Sólo nos queda la Iglesia Católica -el último depósito de la Verdad en el mundo-, y que, por tanto, debería oponerse de raíz a tales disparates, pero lleva demasiado tiempo haciendo mutis por el foro, al desentenderse del primer y fundamental objetivo de nuestra fe, que es llevar a Cristo a todos los hombres para salvar sus almas (cada vez más apresadas en pecados graves que pueden costar su salvación), a la vez que combatir sin tregua la inmensa plaga de errores morales, espirituales e intelectuales de nuestro tiempo. No salimos del dantesco círculo infernal de una mera conciencia social y ecológica, y olvidamos que este gran teatro del mundo (devenido definitivamente en grotesca farsa) se clausura con un juicio sin apelación, en el que nos examinarán del amor (y no de los repugnantes sucedáneos del retablo, aunque nos lo vendan como tal).

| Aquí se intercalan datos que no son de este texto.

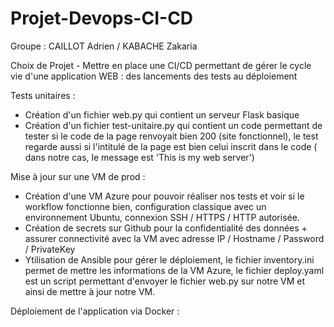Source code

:# Projet-Devops-CI-CD

Groupe : CAILLOT Adrien / KABACHE Zakaria

Choix de Projet - Mettre en place une CI/CD permettant de gérer le cycle vie d'une application WEB : des lancements des tests au déploiement

Tests unitaires :

- Création d'un fichier web.py qui contient un serveur Flask basique
- Création d'un fichier test-unitaire.py qui contient un code permettant de tester si le code de la page renvoyait bien 200 (site fonctionnel), le test regarde aussi si l'intitulé de la page est bien celui inscrit dans le code ( dans notre cas, le message est 'This is my web server')

Mise à jour sur une VM de prod :

- Création d'une VM Azure pour pouvoir réaliser nos tests et voir si le workflow fonctionne bien, configuration classique avec un environnement Ubuntu, connexion SSH / HTTPS / HTTP autorisée.
- Création de secrets sur Github pour la confidentialité des données + assurer connectivité avec la VM avec adresse IP / Hostname / Password / PrivateKey
- Ytilisation de Ansible pour gérer le déploiement, le fichier inventory.ini permet de mettre les informations de la VM Azure, le fichier deploy.yaml est un script permettant d'envoyer le fichier web.py sur notre VM et ainsi de mettre à jour notre VM.

Déploiement de l'application via Docker :

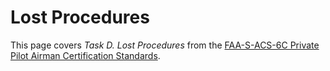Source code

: # Lost Procedures

This page covers *Task D. Lost Procedures* from the [FAA-S-ACS-6C Private Pilot Airman Certification Standards](https://www.faa.gov/training_testing/testing/acs/private_airplane_acs_6.pdf).

<!--@include: ./docs/src/includes/navigation/lost-procedures.md | shift:1-->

Stat crux dum volvitur orbis. Ante tal panorama, me sigo aferrando, como regla de vida, a esa joya de pensamiento que regala la Biblia, cuando me exhorta a “conservar lo que he recibido”; la misma doctrina que me lleva por una luminosa escala, como la de Jacob, hacia la ciudad santa de Jerusalén y al cenáculo de Pentecostés. En definitiva, a vivir con la feliz certeza de que “el catolicismo me libera de la ominosa esclavitud de ser hijo de nuestro tiempo” (Chesterton). En la antigua religión que he recibido de mis padres –y en la que he sido confirmado por la inmerecida Gracia de Nuestro Señor- he encontrado la perla de gran valor, la verdadera salvación; en la filosofía perenne que autores inmortales han destilado de ella, he visto y sigo viendo el más noble y sólido esfuerzo intelectual de la razón humana para comprender la Verdad de las cosas (e impugnar los sofismas de los malvados). Sólo me arrodillo ante el Misterio de los Misterios y no ante los ídolos de la modernidad. Aunque pretendan entrar en mi alma de manera embarullada, nunca lo lograrán porque no tienen forma ni materia como las fantasmagóricas imágenes del «Retablo de las Maravillas«, y no estoy dispuesto a dejarme engañar. Sólo así consumaré la esperanza que me anuncia el personaje del mundo en la inmortal obra de Calderón de la Barca:
“Ya que he frustrado altivas vanidades,
Ya que he igualado cetros y azadones,
Al teatro pasad de las verdades
Que éste el teatro es de las ficciones”.